5th, Several very serious evils arise from understanding Sheol or Hades to mean a place of endless misery. In the first place, it is a perversion of those texts in which these words occur. This perversion of them leads to a misunderstanding of many others. By this means the knowledge such texts convey, is not only lost, but our knowledge of the word of God is greatly retarded, and our minds are perplexed and embarrassed on other connected subjects. Every text of Scripture misunderstood, lays a foundation for a misunderstanding of others; and thus error is not only rendered perpetual but progressive. But this is not all. Understanding Sheol and Hades to mean a place of endless misery, is perverting God's word to caricature himself. It is putting our own sense on

his words, to make him say things against ourselves which he never intended. It is giving a false colour to the language of the Bible, that we may support the false views we entertain of his character, and his dealings with the children of men.
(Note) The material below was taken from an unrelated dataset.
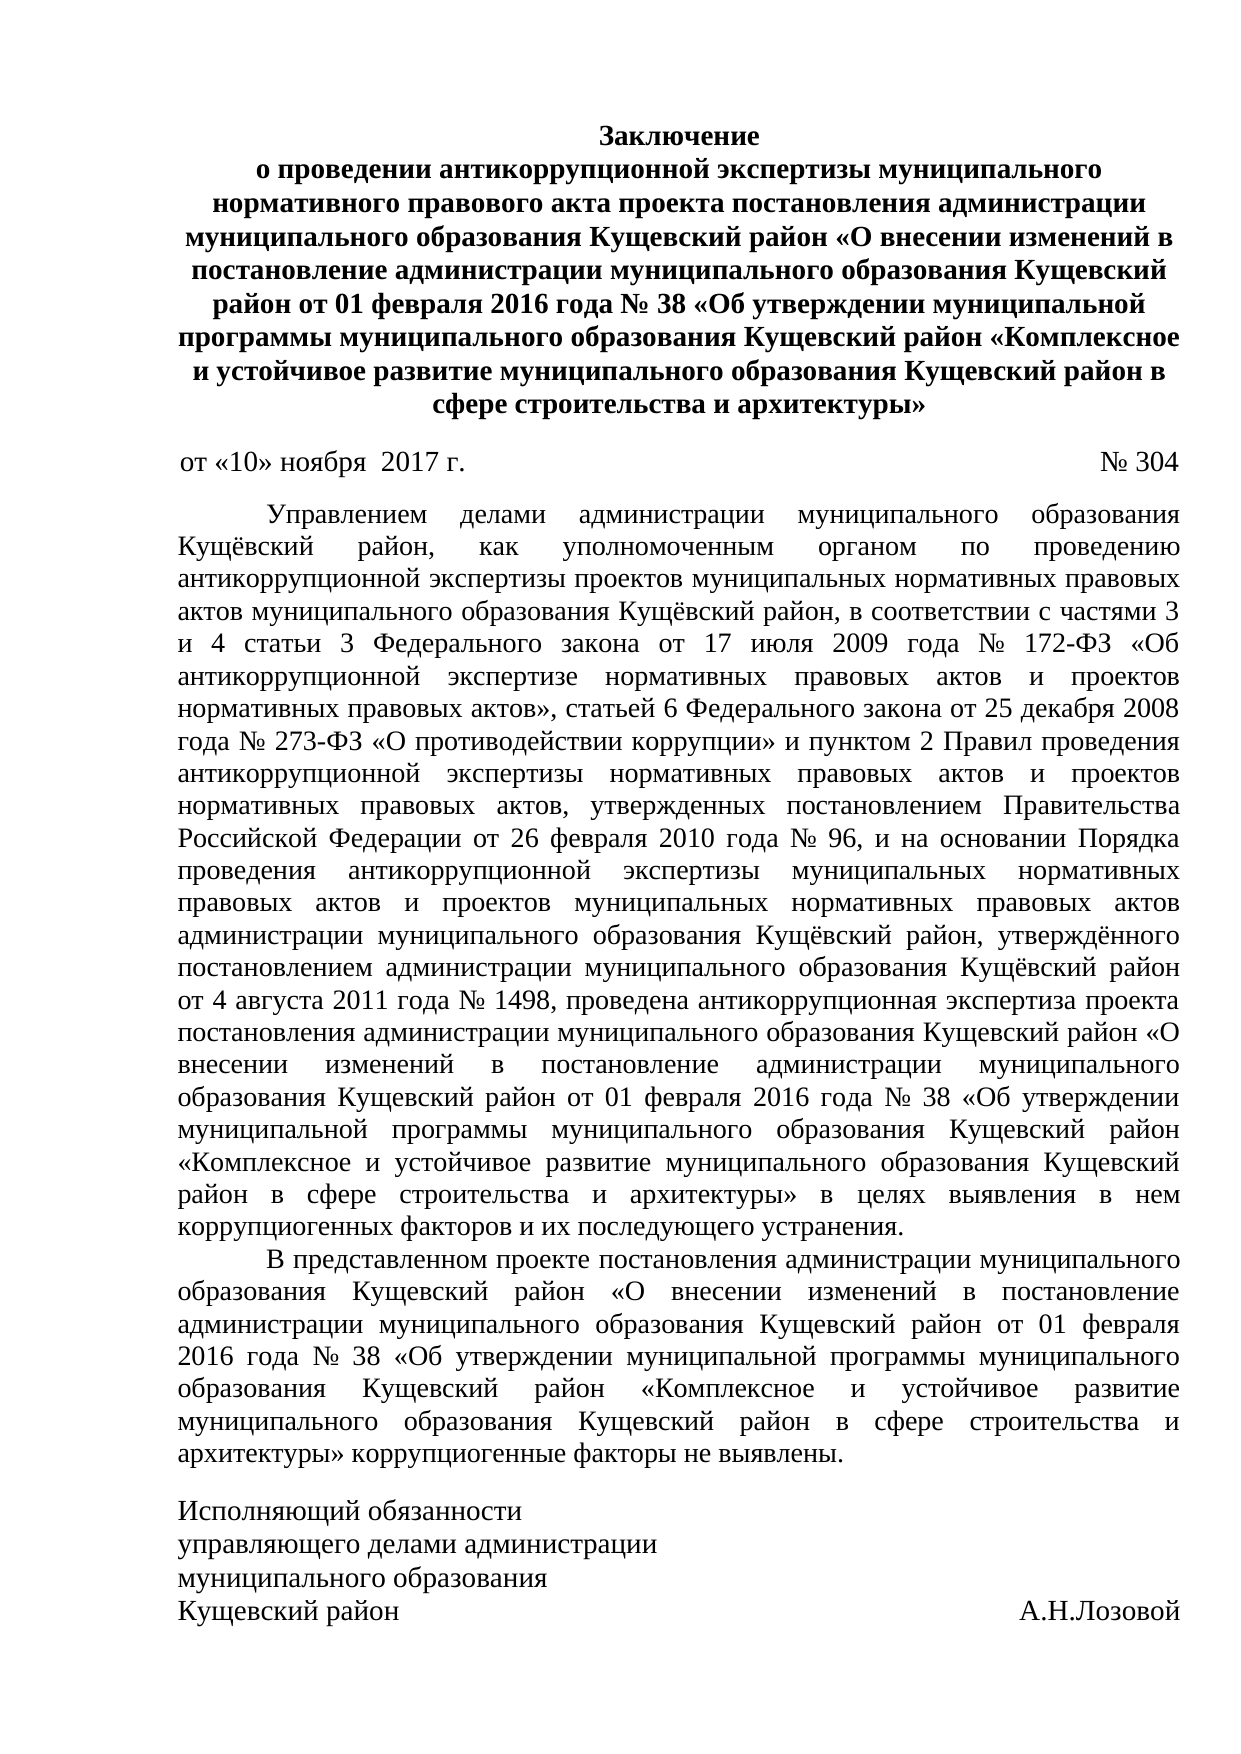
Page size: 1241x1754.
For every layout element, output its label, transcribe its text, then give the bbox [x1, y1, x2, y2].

6th, I may just add about Hades what was noticed about Sheol, that we never find the words eternal, everlasting, or forever, used in connexion with it, or concerning it. We never read of an everlasting or eternal Hades or hell, or that men are to be punished in it forever. Nothing like this is to found in Scripture. Such epithets added to the word hell, found in books and sermons, are among the improvements in divinity which man's wisdom teacheth. The word hell is first perverted from its original signification, and then the word eternal is added to it, to make the punishment of endless duration.